Staying up to date is key as rules and regulations change quickly

Even the most knowledgeable accountant must ensure they stay fully informed, and this means reading up on the increasing number of changes to the law we’re seeing, as well as ever-changing HMRC guidance in the wake of coronavirus.

For this reason, professional competence is more important than ever, with guidance on  the various support schemes updated frequently, and regular updates and extensions to these schemes. There are very few areas of accountancy that haven’t been impacted by the pandemic.

VAT payments are a prime example of this. The government has allowed businesses with payments due between 29th March and 30th June 2020 to defer their payment to 31st March 2021 and have postponed self-assessment payments due in July 2020 until the 31st January 2021.

Having a full understanding of all these implications and how they could help a client survive is vital for every accountant working through this extraordinary period.

Be alert with scams on the rise after coronavirus

Clients should be educated on protecting their cash from scams, which are currently on the rise as a result of COVID-19. For accountants, helping to make clients perceptive and knowledgeable about potential dishonesty is imperative.

In March, when the UK went into lockdown, the number of phishing emails reported to HMRC was up from 74 per cent since January as scammers sought to take advantage of the crisis.

As businesses wait anxiously for updates on their money, they should be regularly reminded to never interact with suspicious emails about tax rebates or refunds from HMRC. Fraud has already taken over an estimated £3.5 million from just 1,700 people in COVID-19 related scams according to Action Fraud, so staying cautious is always the best option.

A professional accountant also has a duty to scrutinise figures to make sure all accounts are being kept as they should; economic recessions have been known to uncover corporate fraud as income drops and discrepancies are highlighted.

All accountants should also remain wary of tax avoidance schemes, which are often set up to appear legitimate and trick businesses and self-employed workers to join them. Particularly in light of the upcoming reforms to off-payroll working which are now due to be implemented in April 2021, which could mean contractors working through their own Personal Service Company.
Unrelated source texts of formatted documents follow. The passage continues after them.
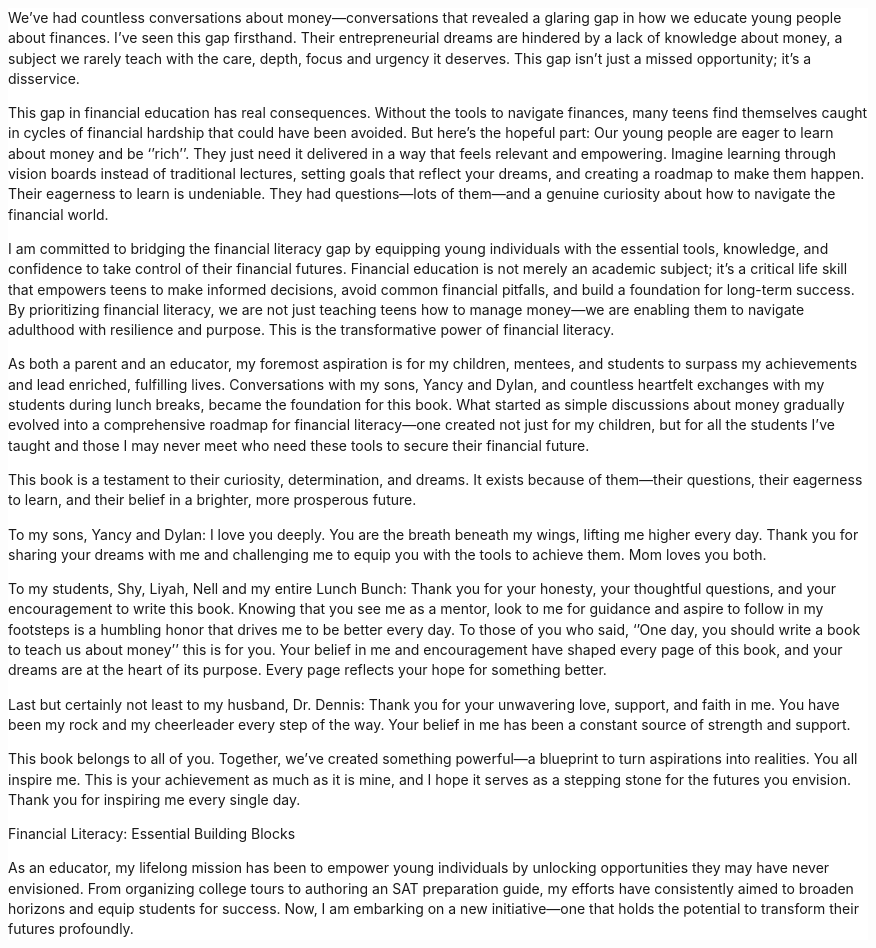 We’ve had countless conversations about money—conversations that revealed a glaring gap in how we educate young people about finances. I’ve seen this gap firsthand. Their entrepreneurial dreams are hindered by a lack of knowledge about money, a subject we rarely teach with the care, depth, focus and urgency it deserves. This gap isn’t just a missed opportunity; it’s a disservice.

This gap in financial education has real consequences. Without the tools to navigate finances, many teens find themselves caught in cycles of financial hardship that could have been avoided. But here’s the hopeful part: Our young people are eager to learn about money and be ‘’rich’’. They just need it delivered in a way that feels relevant and empowering. Imagine learning through vision boards instead of traditional lectures, setting goals that reflect your dreams, and creating a roadmap to make them happen. Their eagerness to learn is undeniable. They had questions—lots of them—and a genuine curiosity about how to navigate the financial world.

I am committed to bridging the financial literacy gap by equipping young individuals with the essential tools, knowledge, and confidence to take control of their financial futures. Financial education is not merely an academic subject; it’s a critical life skill that empowers teens to make informed decisions, avoid common financial pitfalls, and build a foundation for long-term success. By prioritizing financial literacy, we are not just teaching teens how to manage money—we are enabling them to navigate adulthood with resilience and purpose. This is the transformative power of financial literacy.

As both a parent and an educator, my foremost aspiration is for my children, mentees, and students to surpass my achievements and lead enriched, fulfilling lives. Conversations with my sons, Yancy and Dylan, and countless heartfelt exchanges with my students during lunch breaks, became the foundation for this book. What started as simple discussions about money gradually evolved into a comprehensive roadmap for financial literacy—one created not just for my children, but for all the students I’ve taught and those I may never meet who need these tools to secure their financial future.

This book is a testament to their curiosity, determination, and dreams. It exists because of them—their questions, their eagerness to learn, and their belief in a brighter, more prosperous future.

To my sons, Yancy and Dylan: I love you deeply. You are the breath beneath my wings, lifting me higher every day. Thank you for sharing your dreams with me and challenging me to equip you with the tools to achieve them. Mom loves you both.

To my students, Shy, Liyah, Nell and my entire Lunch Bunch: Thank you for your honesty, your thoughtful questions, and your encouragement to write this book. Knowing that you see me as a mentor, look to me for guidance and aspire to follow in my footsteps is a humbling honor that drives me to be better every day. To those of you who said, ‘’One day, you should write a book to teach us about money’’ this is for you. Your belief in me and encouragement have shaped every page of this book, and your dreams are at the heart of its purpose. Every page reflects your hope for something better.

Last but certainly not least to my husband, Dr. Dennis: Thank you for your unwavering love, support, and faith in me. You have been my rock and my cheerleader every step of the way. Your belief in me has been a constant source of strength and support.

This book belongs to all of you. Together, we’ve created something powerful—a blueprint to turn aspirations into realities. You all inspire me. This is your achievement as much as it is mine, and I hope it serves as a stepping stone for the futures you envision. Thank you for inspiring me every single day.

Financial Literacy: Essential Building Blocks

As an educator, my lifelong mission has been to empower young individuals by unlocking opportunities they may have never envisioned. From organizing college tours to authoring an SAT preparation guide, my efforts have consistently aimed to broaden horizons and equip students for success. Now, I am embarking on a new initiative—one that holds the potential to transform their futures profoundly.
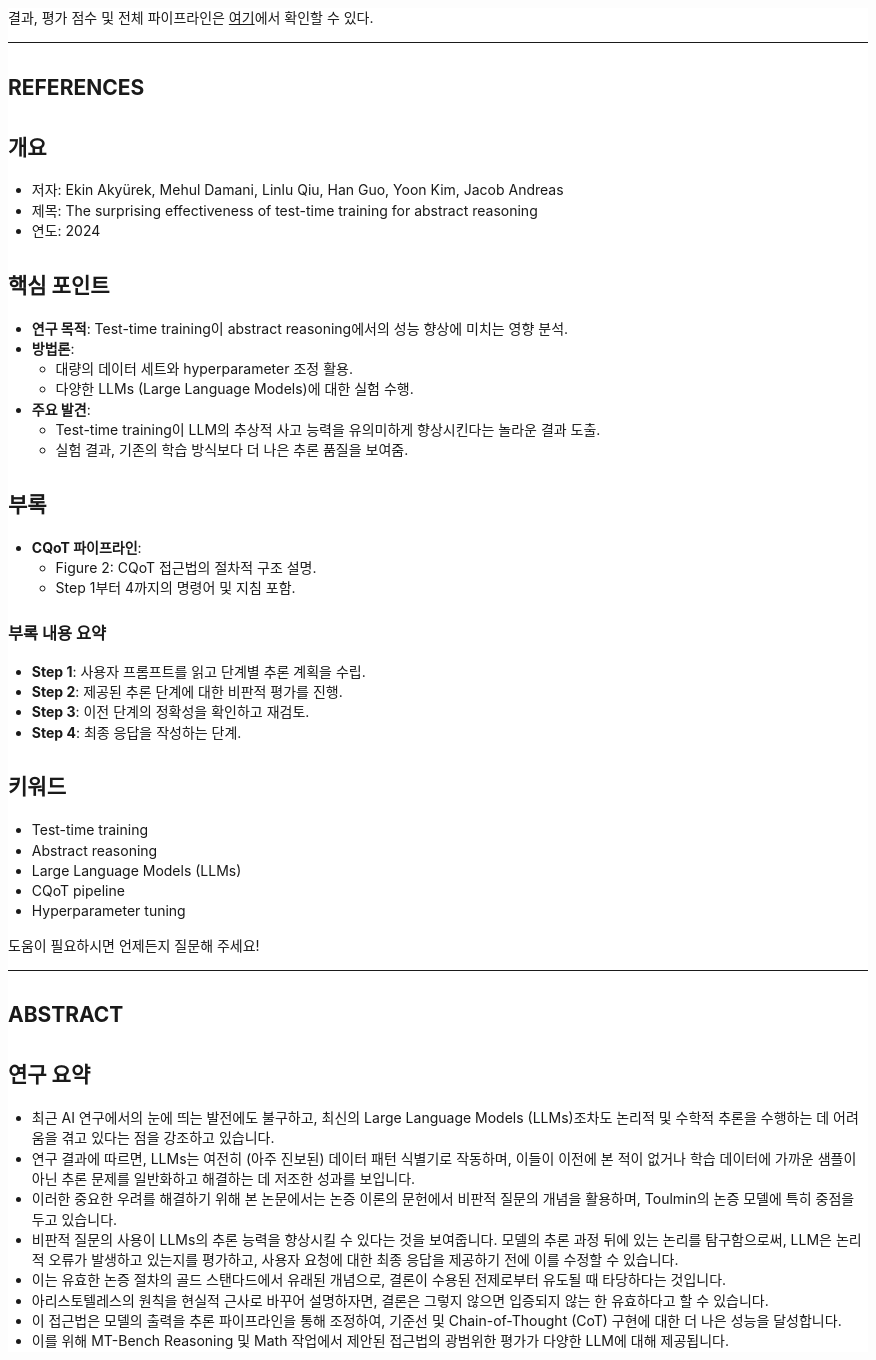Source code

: 결과, 평가 점수 및 전체 파이프라인은 [여기](https://github.com/FCast07/CQoT)에서 확인할 수 있다.

---

## REFERENCES

## 개요
- 저자: Ekin Akyürek, Mehul Damani, Linlu Qiu, Han Guo, Yoon Kim, Jacob Andreas
- 제목: The surprising effectiveness of test-time training for abstract reasoning
- 연도: 2024

## 핵심 포인트
- **연구 목적**: Test-time training이 abstract reasoning에서의 성능 향상에 미치는 영향 분석.
- **방법론**: 
  - 대량의 데이터 세트와 hyperparameter 조정 활용.
  - 다양한 LLMs (Large Language Models)에 대한 실험 수행.
- **주요 발견**:
  - Test-time training이 LLM의 추상적 사고 능력을 유의미하게 향상시킨다는 놀라운 결과 도출.
  - 실험 결과, 기존의 학습 방식보다 더 나은 추론 품질을 보여줌. 

## 부록
- **CQoT 파이프라인**:
  - Figure 2: CQoT 접근법의 절차적 구조 설명.
  - Step 1부터 4까지의 명령어 및 지침 포함.

### 부록 내용 요약
- **Step 1**: 사용자 프롬프트를 읽고 단계별 추론 계획을 수립. 
- **Step 2**: 제공된 추론 단계에 대한 비판적 평가를 진행. 
- **Step 3**: 이전 단계의 정확성을 확인하고 재검토. 
- **Step 4**: 최종 응답을 작성하는 단계.

## 키워드
- Test-time training
- Abstract reasoning
- Large Language Models (LLMs)
- CQoT pipeline
- Hyperparameter tuning

도움이 필요하시면 언제든지 질문해 주세요!

---

## ABSTRACT

## 연구 요약

- 최근 AI 연구에서의 눈에 띄는 발전에도 불구하고, 최신의 Large Language Models (LLMs)조차도 논리적 및 수학적 추론을 수행하는 데 어려움을 겪고 있다는 점을 강조하고 있습니다.
- 연구 결과에 따르면, LLMs는 여전히 (아주 진보된) 데이터 패턴 식별기로 작동하며, 이들이 이전에 본 적이 없거나 학습 데이터에 가까운 샘플이 아닌 추론 문제를 일반화하고 해결하는 데 저조한 성과를 보입니다.
- 이러한 중요한 우려를 해결하기 위해 본 논문에서는 논증 이론의 문헌에서 비판적 질문의 개념을 활용하며, Toulmin의 논증 모델에 특히 중점을 두고 있습니다.
- 비판적 질문의 사용이 LLMs의 추론 능력을 향상시킬 수 있다는 것을 보여줍니다. 모델의 추론 과정 뒤에 있는 논리를 탐구함으로써, LLM은 논리적 오류가 발생하고 있는지를 평가하고, 사용자 요청에 대한 최종 응답을 제공하기 전에 이를 수정할 수 있습니다. 
- 이는 유효한 논증 절차의 골드 스탠다드에서 유래된 개념으로, 결론이 수용된 전제로부터 유도될 때 타당하다는 것입니다.
- 아리스토텔레스의 원칙을 현실적 근사로 바꾸어 설명하자면, 결론은 그렇지 않으면 입증되지 않는 한 유효하다고 할 수 있습니다.
- 이 접근법은 모델의 출력을 추론 파이프라인을 통해 조정하여, 기준선 및 Chain-of-Thought (CoT) 구현에 대한 더 나은 성능을 달성합니다.
- 이를 위해 MT-Bench Reasoning 및 Math 작업에서 제안된 접근법의 광범위한 평가가 다양한 LLM에 대해 제공됩니다.
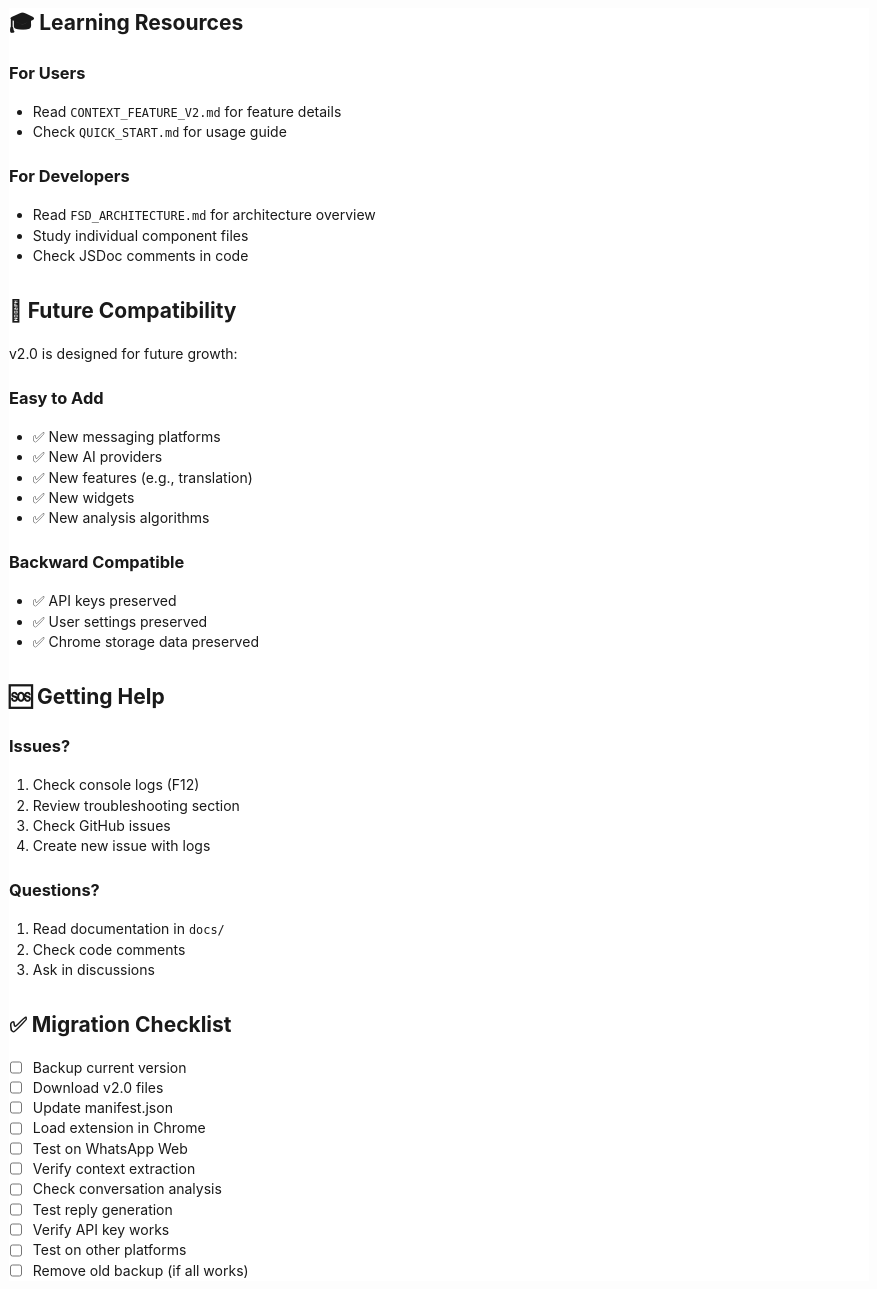 ## 🎓 Learning Resources

### For Users
- Read `CONTEXT_FEATURE_V2.md` for feature details
- Check `QUICK_START.md` for usage guide

### For Developers
- Read `FSD_ARCHITECTURE.md` for architecture overview
- Study individual component files
- Check JSDoc comments in code

## 🔮 Future Compatibility

v2.0 is designed for future growth:

### Easy to Add
- ✅ New messaging platforms
- ✅ New AI providers
- ✅ New features (e.g., translation)
- ✅ New widgets
- ✅ New analysis algorithms

### Backward Compatible
- ✅ API keys preserved
- ✅ User settings preserved
- ✅ Chrome storage data preserved

## 🆘 Getting Help

### Issues?
1. Check console logs (F12)
2. Review troubleshooting section
3. Check GitHub issues
4. Create new issue with logs

### Questions?
1. Read documentation in `docs/`
2. Check code comments
3. Ask in discussions

## ✅ Migration Checklist

- [ ] Backup current version
- [ ] Download v2.0 files
- [ ] Update manifest.json
- [ ] Load extension in Chrome
- [ ] Test on WhatsApp Web
- [ ] Verify context extraction
- [ ] Check conversation analysis
- [ ] Test reply generation
- [ ] Verify API key works
- [ ] Test on other platforms
- [ ] Remove old backup (if all works)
A report published by the Government in April 2020 claimed up to £1.7 billion of the £33 billion tax gap is due to tax avoidance, and it won’t be dropping down their agenda even as they deal with the pandemic.

There is no doubt that hard times are ahead for all businesses, including accountancy firms. However, coronavirus has brought opportunities as well as challenges, as accountancy skills are going to be more vital than ever during the economic recovery process.

By staying professional and sticking to an ethical code, accountants across the UK and Europe can come out of this stronger and more progressive.